What you need to know about HTTP Verb TamperingJune 4, 2008 – 7:29 PM
Recently Arshan Dabirsiaghi, Director of Research of Aspect Security, published a white paper entitled “Bypassing URL Authentication and Authorization with HTTP Verb Tampering”. Initially there was a lot of confusion about what exactly was being explained or claimed. Including, is it real? Is it novel? Is it dangerous? What is this? Most will get lost in the semantics of the debate and only care if it impacts them in some way. So I hope to get to the relevant bits, borrow from Arian Evan’s summaries, and make things a bit easier to understand.
1) No one is claiming the HTTP Verb (GET/POST/HEAD) manipulation is new. Manipulating what type of HTTP request a webapp is expecting to receive, such changing GET to POST and POST to GET, has been done for years. Our websites should only be using the types of requests we expect to receive and no more. What is interesting here is when it can be used and for what purpose.
2) HTTP Verb tampering is generally used in conjunction with syntactic (XSS, SQLi, etc.) and semantic (bypass authentication/authorization controls) attacks as way to bypass certain defense measures. Arshan’s work on implementation details focus on the semantic version.
3) In syntactic attacks you can use verb manipulation to get malicious data (‘ DROP TABLE …’) in a session object that might now have otherwise been allowed. i.e. Query string parameters were sanity checked, but the attacker used POST placing the data in the message body where it was overlooked by the application. This can lead to SQLi, XSS, and several other common technical vulnerabilities.
4) To protect yourself from syntactic HTTP verb manipulation attacks, make sure you only include user-supplied data from where it’s expected to be received (Query string or POST data), or sanity check them both the same if necessary. Also only include the parameter names in the session object you expect to receive. Don’t allow attackers to add arbitrary name/value pairs.
5) In semantic attacks verb manipulation can be used to bypass authorization/authentication protection for specific verbs and areas of the site. A config might say HTTP requests to the /admin/* directory using “GET” must have an “admin” session role. One would ASSUME any methods not listed (POST, HEAD, WHATEVER) in the config would automatically be placed in default-deny mode, but this is not necessarily the case.

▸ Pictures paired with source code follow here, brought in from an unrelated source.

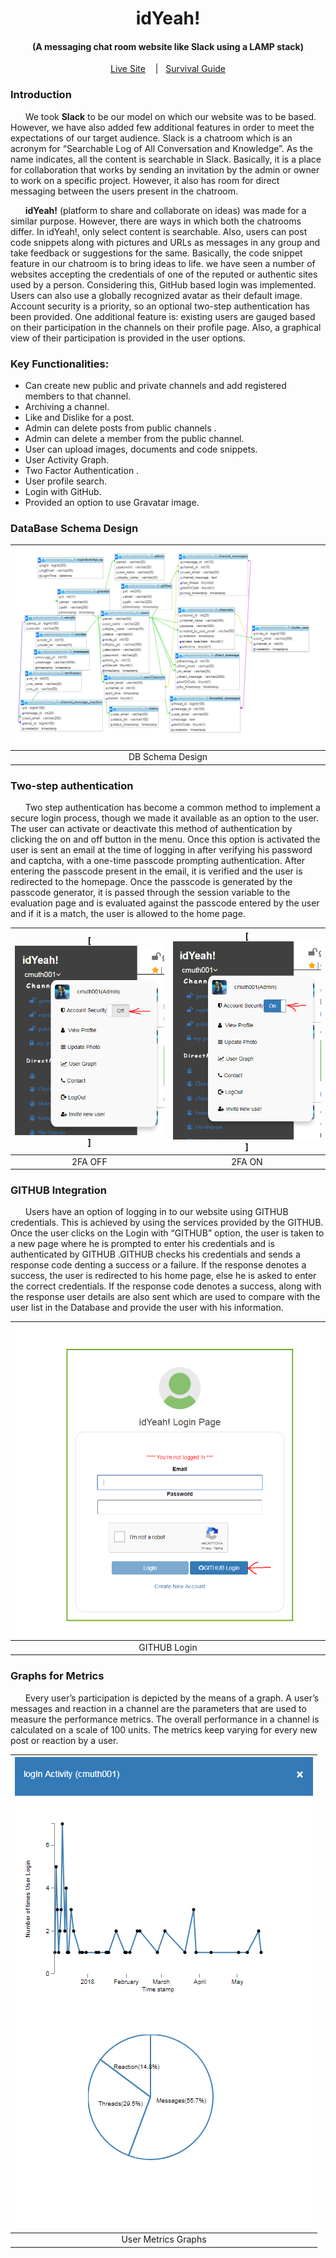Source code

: 
  <h1 align="center">idYeah!</h1>
  <h4 align="center">(A messaging chat room website like Slack using a LAMP stack)</h4>
  <p align="center"> <a  href = "http://qav2.cs.odu.edu/chandu/web-programming/login/login.php"> Live Site</a>&nbsp;&nbsp;&nbsp;&nbsp;| &nbsp;&nbsp;<a href "http://qav2.cs.odu.edu/chandu/web-programming/helpPage.html" >Survival Guide</a></p>
 
### Introduction
  &nbsp;&nbsp;&nbsp;&nbsp;&nbsp;&nbsp;We took **Slack** to be our model on which our website was to be based. However, we have also added few additional features in order to meet the expectations of our target audience. Slack is a chatroom which is an acronym for “Searchable Log of All Conversation and Knowledge”. As the name indicates, all the content is searchable in Slack. Basically, it is a place for collaboration that works by sending an invitation by the admin or owner to work on a specific project. However, it also has room for direct messaging between the users present in the chatroom.
  
  &nbsp;&nbsp;&nbsp;&nbsp;&nbsp;&nbsp;**idYeah!** (platform to share and collaborate on ideas) was made for a similar purpose. However, there are ways in which both the chatrooms differ. In idYeah!, only select content is searchable. Also, users can post code snippets along with pictures and URLs as messages in any group and take feedback or suggestions for the same. Basically, the code snippet feature in our chatroom is to bring ideas to life. we have seen a number of websites accepting the credentials of one of the reputed or authentic sites used by a person. Considering this, GitHub based login was implemented. Users can also use a globally recognized avatar as their default image. Account security is a priority, so an optional two-step authentication has been provided. One additional feature is: existing users are gauged based on their participation in the channels on their profile page. Also, a graphical view of their participation is provided in the user options.
 
 ### Key Functionalities:
- Can create new public and private channels and add registered members to that channel.
- Archiving a channel.
- Like and Dislike for a post.
- Admin can delete posts from public channels .
- Admin can delete a member from the public channel.
- User can upload images, documents and code snippets.
- User Activity Graph.
- Two Factor Authentication .
- User profile search.
- Login with GitHub.
- Provided an option to use Gravatar image.

### DataBase Schema Design

 
| ![DB Schema Design](FinalSchema.PNG)  |
|:---:|
| DB Schema Design |  

### Two-step authentication
 &nbsp;&nbsp;&nbsp;&nbsp;&nbsp;&nbsp;Two step authentication has become a common method to implement a secure login process, though we made it available as an option to the user. The user can activate or deactivate this method of authentication by clicking the on and off button in the menu. Once this option is activated the user is sent an email at the time of logging in after verifying his password and captcha, with a one-time passcode prompting authentication. After entering the passcode present in the email, it is verified and the user is redirected to the homepage. Once the passcode is generated by the passcode generator, it is passed through the session variable to the evaluation page and is evaluated against the passcode entered by the user and if it is a match, the user is allowed to the home page.

| [![2FA OFF](2FAoff.PNG)]  | [![2FA ON](2FAon.PNG)] |
|:---:|:---:|
| 2FA OFF | 2FA ON | 
 ### GITHUB Integration
  &nbsp;&nbsp;&nbsp;&nbsp;&nbsp;&nbsp;Users have an option of logging in to our website using GITHUB credentials. This is achieved by using the services provided by the GITHUB. Once the user clicks on the Login with “GITHUB” option, the user is taken to a new page where he is prompted to enter his credentials and is authenticated by GITHUB .GITHUB checks his credentials and sends a response code denting a success or a failure. If the response denotes a success, the user is redirected to his home page, else he is asked to enter the correct credentials. If the response code denotes a success, along with the response user details are also sent which are used to compare with the user list in the Database and provide the user with his information.
 
| ![GITHUB Login](GITHUBLogin.PNG)  |
|:---:|
| GITHUB Login |  


 ### Graphs for Metrics
  &nbsp;&nbsp;&nbsp;&nbsp;&nbsp;&nbsp;Every user’s participation is depicted by the means of a graph. A user’s messages and reaction in a channel are the parameters that are used to measure the performance metrics. The overall performance in a channel is calculated on a scale of 100 units. The metrics keep varying for every new post or reaction by a user.

| ![User Metrics Graphs](UserMetricsGraps.PNG)  |
|:---:|
| User Metrics Graphs |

RFC’s say the HEAD verb is supposed to be treated exactly the same as GET, just don’t return any response data. So its possible for an attacker to send a request to /admin/delete_user.cgi?id=1 with a HEAD verb with no authentication/authorization. They just wouldn’t get a response to the action and certain frameworks are known to be vulnerable to similar attacks. Nasty stuff and commonly goes untested for.
6) There are several things one can do to protect themselves, the most direct is ensuring ALL HTTP verbs are placed in default-deny mode unless otherwise specified. What you are looking for in consistency of authentication/authorization controls across the various methods you expect to receive. Addition details are going to be implementation specific and can be found in the white paper or list chatter.
7) Scanning for syntactic issues is possible, but can easily double or triple the number of requests that need to be sent. Varying degrees of effectiveness are wide across the commercial vendor range. Scanning for semantic issues is going to be extremely hard and likely to be a manual process for quite some time. Its basically a business logic flaw even though the scanner can technically manipulate the verb, it just doesn’t know what the outcome of a test means.
Overall good paper, I learned some good stuff about the particulars of certain implementations. Plus it sparked a lot of good debate. Hope this helps clear some things up.